Hal tersebut disampaikan Kepala Badan Pendapatan Daerah (Bapenda) Kabupaten Mimika, Dwi Cholifah, kepada papuaglobalnews.com di ruang kerjanya, Kamis 11 Juni 2026.

Dwi menjelaskan, capaian penerimaan tersebut berasal dari Pendapatan Asli Daerah (PAD) yang ditargetkan sebesar Rp585 miliar dan telah terealisasi lebih dari Rp200 miliar atau sekitar 33,3 persen.

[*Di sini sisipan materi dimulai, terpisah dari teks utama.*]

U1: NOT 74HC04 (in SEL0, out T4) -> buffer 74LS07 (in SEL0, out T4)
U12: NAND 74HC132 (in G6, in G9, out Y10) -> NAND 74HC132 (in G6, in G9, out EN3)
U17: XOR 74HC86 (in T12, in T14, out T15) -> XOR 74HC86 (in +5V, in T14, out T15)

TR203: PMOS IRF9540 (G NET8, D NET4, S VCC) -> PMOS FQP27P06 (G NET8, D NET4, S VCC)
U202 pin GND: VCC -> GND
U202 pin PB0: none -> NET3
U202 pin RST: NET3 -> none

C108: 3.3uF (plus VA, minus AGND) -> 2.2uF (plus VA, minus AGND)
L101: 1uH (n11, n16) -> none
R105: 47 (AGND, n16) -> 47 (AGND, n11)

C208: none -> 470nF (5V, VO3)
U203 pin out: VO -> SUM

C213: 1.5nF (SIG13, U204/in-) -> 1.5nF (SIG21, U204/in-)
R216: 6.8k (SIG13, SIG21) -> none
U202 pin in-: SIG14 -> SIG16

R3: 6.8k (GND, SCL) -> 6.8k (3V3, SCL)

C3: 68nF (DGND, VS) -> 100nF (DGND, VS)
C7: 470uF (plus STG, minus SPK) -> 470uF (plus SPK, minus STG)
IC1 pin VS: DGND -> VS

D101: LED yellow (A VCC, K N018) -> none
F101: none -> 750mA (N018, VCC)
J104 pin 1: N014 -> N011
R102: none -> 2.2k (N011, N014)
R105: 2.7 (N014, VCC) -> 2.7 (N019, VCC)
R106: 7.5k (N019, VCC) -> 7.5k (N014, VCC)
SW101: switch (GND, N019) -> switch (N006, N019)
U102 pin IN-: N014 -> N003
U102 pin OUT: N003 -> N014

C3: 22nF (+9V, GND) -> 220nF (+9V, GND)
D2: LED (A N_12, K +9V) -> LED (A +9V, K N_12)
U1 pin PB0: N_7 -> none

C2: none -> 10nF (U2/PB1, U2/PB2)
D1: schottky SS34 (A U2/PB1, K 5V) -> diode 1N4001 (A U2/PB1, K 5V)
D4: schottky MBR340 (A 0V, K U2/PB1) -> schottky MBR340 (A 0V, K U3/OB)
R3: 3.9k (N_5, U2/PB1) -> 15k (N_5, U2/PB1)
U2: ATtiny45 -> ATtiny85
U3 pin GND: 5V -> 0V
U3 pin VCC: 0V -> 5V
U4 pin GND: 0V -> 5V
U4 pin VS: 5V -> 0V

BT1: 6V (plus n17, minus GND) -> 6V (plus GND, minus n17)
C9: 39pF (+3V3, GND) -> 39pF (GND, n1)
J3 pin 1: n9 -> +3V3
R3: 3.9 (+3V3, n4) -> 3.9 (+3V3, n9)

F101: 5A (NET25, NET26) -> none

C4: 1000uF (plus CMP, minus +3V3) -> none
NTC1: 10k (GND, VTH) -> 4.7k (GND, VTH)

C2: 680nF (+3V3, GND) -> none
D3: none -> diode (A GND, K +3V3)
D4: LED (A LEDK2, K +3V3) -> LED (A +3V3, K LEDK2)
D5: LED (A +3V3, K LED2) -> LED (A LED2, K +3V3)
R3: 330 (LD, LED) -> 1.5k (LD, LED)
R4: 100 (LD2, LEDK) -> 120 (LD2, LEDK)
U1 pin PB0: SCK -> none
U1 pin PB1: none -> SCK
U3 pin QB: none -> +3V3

Komponen PAD terdiri dari Pajak Daerah yang ditargetkan sebesar Rp410,972 miliar dengan realisasi mencapai Rp171 miliar atau sekitar 40 persen. Sementara itu, penerimaan dari sektor retribusi yang ditargetkan sebesar Rp17,2 miliar telah terealisasi Rp5,2 miliar atau sekitar 30,40 persen.

Untuk pendapatan transfer, dari target sebesar Rp3,2 triliun telah terealisasi sekitar Rp1,25 triliun atau 39,1 persen. Sedangkan pendapatan sah lainnya ditargetkan sebesar Rp1,8 triliun dan telah terealisasi sekitar Rp1,2 triliun.

“Sampai saat ini penerimaan masih terus berjalan, termasuk dana transfernya. Meskipun nilai dolar terus naik, belum ada pengurangan dari pemerintah pusat,” jelas Dwi.

Ia bersyukur memasuki awal triwulan kedua, realisasi PAD masih menunjukkan tren positif dengan capaian sementara berada di angka 40 persen.

Menurutnya, berdasarkan catatan tahun-tahun sebelumnya, realisasi pendapatan pada pertengahan tahun umumnya berada pada kisaran 40–50 persen sehingga kondisi saat ini masih tergolong normal.

Dwi memastikan memasuki triwulan ketiga dan keempat biasanya pendapatan daerah mengalami peningkatan cukup signifikan seiring masuknya setoran dana perimbangan.

Namun demikian, ia mengingatkan bahwa pelemahan nilai mata uang perlu diwaspadai karena selain berdampak pada kenaikan harga bahan bakar minyak (BBM), juga memengaruhi harga satuan barang lainnya. Karena itu, kegiatan yang berkaitan dengan pembangunan fisik perlu benar-benar diprioritaskan.